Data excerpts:
--- START ---

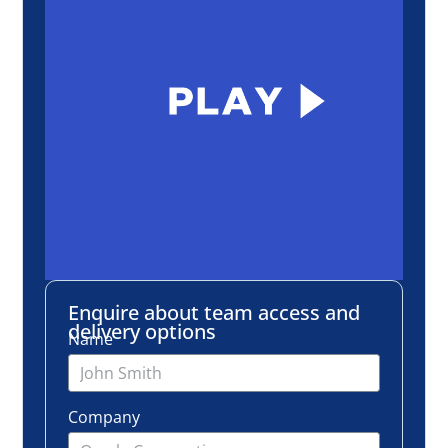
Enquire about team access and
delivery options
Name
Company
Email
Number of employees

--- END ---
--- START ---

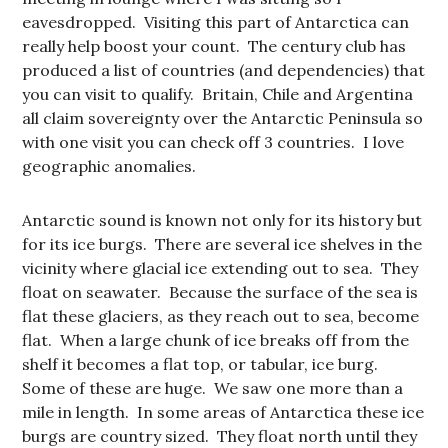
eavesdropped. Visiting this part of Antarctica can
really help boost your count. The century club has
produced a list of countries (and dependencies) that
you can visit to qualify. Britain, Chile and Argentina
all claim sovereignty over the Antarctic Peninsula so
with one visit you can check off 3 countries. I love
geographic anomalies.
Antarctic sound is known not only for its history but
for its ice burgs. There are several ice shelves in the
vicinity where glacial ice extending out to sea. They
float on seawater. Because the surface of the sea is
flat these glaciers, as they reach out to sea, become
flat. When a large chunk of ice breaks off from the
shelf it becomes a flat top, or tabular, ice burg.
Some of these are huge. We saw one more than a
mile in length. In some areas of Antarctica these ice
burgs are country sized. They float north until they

--- END ---

- [TASK PROMPT] Tell how many lines in the data include the string "burgs". Reply with the number and no other text.

- [RESPONSE AREA] 2